## The tasks
1) Copy the passage of the SELinux policy notebook excerpt from "It also let's" to "let's move on.", substituting "etc_t" for every "shadow_t".
2) Pick out every line of the records containing the string "shortInstrumentName" and copy each one.

## Excerpted passage

Anyway, for the first part of that question, we can do a simple search for rules using the method terules_query:

In [None]:
passwd_writers = p.terules_query(target="shadow_t", tclass=["file"], perms=["write", "append", "relabelto"])
passwd_writers

A few things to note about this if you are new to Jupyter notebook. First, by default Jupyter will display the output from the last expression, which is why just putting the variable we assigned the results to on it's own line caused the display. If we didn't need to use the output later we could have just omitted assigning the output to a variable.

Next, you'll notice that the output is a nicely formatted table. The results are actually in a Pandas [DataFrame](http://pandas.pydata.org/pandas-docs/stable/dsintro.html). [Pandas](http://pandas.pydata.org) is a common and very powerful data analysis tool for Python. Here it lets us display the data nicely, including allowing sorting (try clicking on the column titles to sort by that column).

It also let's us further search. For example, let's see which domains where allowed access directly to `shadow_t` rather than to an attribute that includes `shadow_t`.

In [None]:
passwd_writers[passwd_writers.target == "shadow_t"]

Just to make certain this is the right type, let's check the filecontexts from the source:

In [None]:
print(ps.file_contexts("shadow_t"))

That looks right . . . I guess. I wonder what the heck `/etc/security/opasswd` is??!? Oh well, it covers good, old-fashioned `/etc/shadow`, so let's move on.

## Finding Domain Transitions from Login Domains

Now we have all of the domains that can write to shadow, so let's answer the second part by determining whether any of the login domains can transition to these domains. Just to keep this short, I'm going to just check for the 3 standard login types (normally you would need to figure out whether there were more).

So let's make a list of those types:

In [None]:
login_domains = ["user_t", "sysadm_t", "secadm_t"]

# Just verify that these are in the policy
for domain in login_domains:
    print(p.lookup_type(domain))

Now we can find the domain transitions that are allowed:

In [None]:
user_transitions = p.terules_query(source="user_t", tclass=["process"], perms=["transition"])

## Stored records
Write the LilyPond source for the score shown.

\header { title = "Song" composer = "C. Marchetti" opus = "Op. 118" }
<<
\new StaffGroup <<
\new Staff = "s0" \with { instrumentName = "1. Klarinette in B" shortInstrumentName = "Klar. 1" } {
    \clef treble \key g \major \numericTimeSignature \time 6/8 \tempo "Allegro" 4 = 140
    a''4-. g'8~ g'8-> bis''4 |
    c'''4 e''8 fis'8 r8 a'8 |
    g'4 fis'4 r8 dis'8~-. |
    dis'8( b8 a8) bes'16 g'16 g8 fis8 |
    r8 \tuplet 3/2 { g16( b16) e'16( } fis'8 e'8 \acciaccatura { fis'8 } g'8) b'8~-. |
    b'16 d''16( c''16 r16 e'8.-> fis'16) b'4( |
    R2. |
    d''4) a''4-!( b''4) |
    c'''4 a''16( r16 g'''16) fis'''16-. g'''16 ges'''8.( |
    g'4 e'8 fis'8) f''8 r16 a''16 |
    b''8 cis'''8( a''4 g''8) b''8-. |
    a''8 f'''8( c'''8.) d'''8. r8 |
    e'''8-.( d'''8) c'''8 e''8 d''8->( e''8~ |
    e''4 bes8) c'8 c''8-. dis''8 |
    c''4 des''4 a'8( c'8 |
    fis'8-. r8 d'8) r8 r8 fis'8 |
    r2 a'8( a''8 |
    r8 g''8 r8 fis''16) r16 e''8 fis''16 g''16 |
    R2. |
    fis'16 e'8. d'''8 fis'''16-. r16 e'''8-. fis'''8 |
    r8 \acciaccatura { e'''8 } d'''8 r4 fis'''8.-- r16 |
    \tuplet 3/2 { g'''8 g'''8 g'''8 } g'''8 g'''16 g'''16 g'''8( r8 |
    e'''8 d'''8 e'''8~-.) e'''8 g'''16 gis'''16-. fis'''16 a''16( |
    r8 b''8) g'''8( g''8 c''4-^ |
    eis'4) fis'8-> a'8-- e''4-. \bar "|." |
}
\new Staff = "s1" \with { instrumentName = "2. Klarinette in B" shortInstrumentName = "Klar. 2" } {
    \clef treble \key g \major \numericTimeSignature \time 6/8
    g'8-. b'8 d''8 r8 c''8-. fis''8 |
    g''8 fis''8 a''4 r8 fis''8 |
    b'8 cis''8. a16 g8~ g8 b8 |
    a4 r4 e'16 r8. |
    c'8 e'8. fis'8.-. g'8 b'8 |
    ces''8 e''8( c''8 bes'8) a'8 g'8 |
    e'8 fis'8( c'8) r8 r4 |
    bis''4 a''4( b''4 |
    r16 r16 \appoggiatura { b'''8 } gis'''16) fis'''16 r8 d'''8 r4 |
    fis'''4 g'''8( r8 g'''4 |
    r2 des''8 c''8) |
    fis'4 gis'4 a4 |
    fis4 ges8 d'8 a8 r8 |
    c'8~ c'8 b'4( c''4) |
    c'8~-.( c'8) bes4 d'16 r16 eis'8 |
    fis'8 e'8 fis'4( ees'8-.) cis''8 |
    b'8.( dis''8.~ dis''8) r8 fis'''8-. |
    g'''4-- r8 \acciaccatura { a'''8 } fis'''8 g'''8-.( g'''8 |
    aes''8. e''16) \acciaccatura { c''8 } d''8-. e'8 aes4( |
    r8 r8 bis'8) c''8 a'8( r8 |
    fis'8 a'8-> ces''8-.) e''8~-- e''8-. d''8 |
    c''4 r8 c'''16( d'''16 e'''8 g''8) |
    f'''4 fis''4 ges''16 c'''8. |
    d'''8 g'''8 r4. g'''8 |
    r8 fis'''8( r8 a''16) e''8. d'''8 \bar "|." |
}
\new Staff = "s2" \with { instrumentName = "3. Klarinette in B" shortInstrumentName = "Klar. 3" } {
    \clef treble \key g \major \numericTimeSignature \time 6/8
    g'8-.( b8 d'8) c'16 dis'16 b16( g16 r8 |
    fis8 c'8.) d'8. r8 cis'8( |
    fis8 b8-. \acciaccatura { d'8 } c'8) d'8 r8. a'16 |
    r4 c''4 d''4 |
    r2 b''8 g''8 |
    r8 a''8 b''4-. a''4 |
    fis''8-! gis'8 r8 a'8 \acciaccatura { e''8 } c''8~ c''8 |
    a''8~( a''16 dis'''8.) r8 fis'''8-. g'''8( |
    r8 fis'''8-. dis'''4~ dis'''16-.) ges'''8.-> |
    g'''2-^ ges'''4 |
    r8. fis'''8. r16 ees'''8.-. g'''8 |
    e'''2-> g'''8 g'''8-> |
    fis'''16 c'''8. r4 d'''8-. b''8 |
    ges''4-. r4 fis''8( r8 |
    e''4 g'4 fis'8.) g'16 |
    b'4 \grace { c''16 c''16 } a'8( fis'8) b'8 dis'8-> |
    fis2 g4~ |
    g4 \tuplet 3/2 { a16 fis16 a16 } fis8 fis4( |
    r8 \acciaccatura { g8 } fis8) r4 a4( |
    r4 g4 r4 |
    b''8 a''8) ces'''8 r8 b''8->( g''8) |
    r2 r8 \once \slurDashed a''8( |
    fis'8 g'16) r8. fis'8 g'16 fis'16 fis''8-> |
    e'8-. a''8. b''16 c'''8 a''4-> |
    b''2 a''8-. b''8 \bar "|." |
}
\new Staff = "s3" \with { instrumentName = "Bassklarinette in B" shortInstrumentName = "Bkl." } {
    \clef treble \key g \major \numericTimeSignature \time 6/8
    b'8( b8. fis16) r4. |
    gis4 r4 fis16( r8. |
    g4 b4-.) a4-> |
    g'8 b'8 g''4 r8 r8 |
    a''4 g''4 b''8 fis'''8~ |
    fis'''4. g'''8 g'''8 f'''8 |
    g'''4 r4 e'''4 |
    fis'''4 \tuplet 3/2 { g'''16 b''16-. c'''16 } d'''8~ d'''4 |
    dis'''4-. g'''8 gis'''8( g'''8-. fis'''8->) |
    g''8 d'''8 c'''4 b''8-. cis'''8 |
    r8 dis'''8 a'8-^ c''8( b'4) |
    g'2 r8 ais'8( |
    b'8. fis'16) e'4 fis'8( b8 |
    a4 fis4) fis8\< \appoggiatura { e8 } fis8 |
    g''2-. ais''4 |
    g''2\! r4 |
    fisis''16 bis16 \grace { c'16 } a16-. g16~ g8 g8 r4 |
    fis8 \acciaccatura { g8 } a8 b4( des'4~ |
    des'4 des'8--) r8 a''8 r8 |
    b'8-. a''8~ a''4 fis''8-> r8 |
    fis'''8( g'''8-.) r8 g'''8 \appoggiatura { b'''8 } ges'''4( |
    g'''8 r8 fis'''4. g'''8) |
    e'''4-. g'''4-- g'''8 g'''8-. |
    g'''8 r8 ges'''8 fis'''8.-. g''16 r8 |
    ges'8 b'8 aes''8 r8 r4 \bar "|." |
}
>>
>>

## Final results
1)
It also let's us further search. For example, let's see which domains where allowed access directly to `etc_t` rather than to an attribute that includes `etc_t`.

In [None]:
passwd_writers[passwd_writers.target == "etc_t"]

Just to make certain this is the right type, let's check the filecontexts from the source:

In [None]:
print(ps.file_contexts("etc_t"))

That looks right . . . I guess. I wonder what the heck `/etc/security/opasswd` is??!? Oh well, it covers good, old-fashioned `/etc/shadow`, so let's move on.

2)
\new Staff = "s0" \with { instrumentName = "1. Klarinette in B" shortInstrumentName = "Klar. 1" } {
\new Staff = "s1" \with { instrumentName = "2. Klarinette in B" shortInstrumentName = "Klar. 2" } {
\new Staff = "s2" \with { instrumentName = "3. Klarinette in B" shortInstrumentName = "Klar. 3" } {
\new Staff = "s3" \with { instrumentName = "Bassklarinette in B" shortInstrumentName = "Bkl." } {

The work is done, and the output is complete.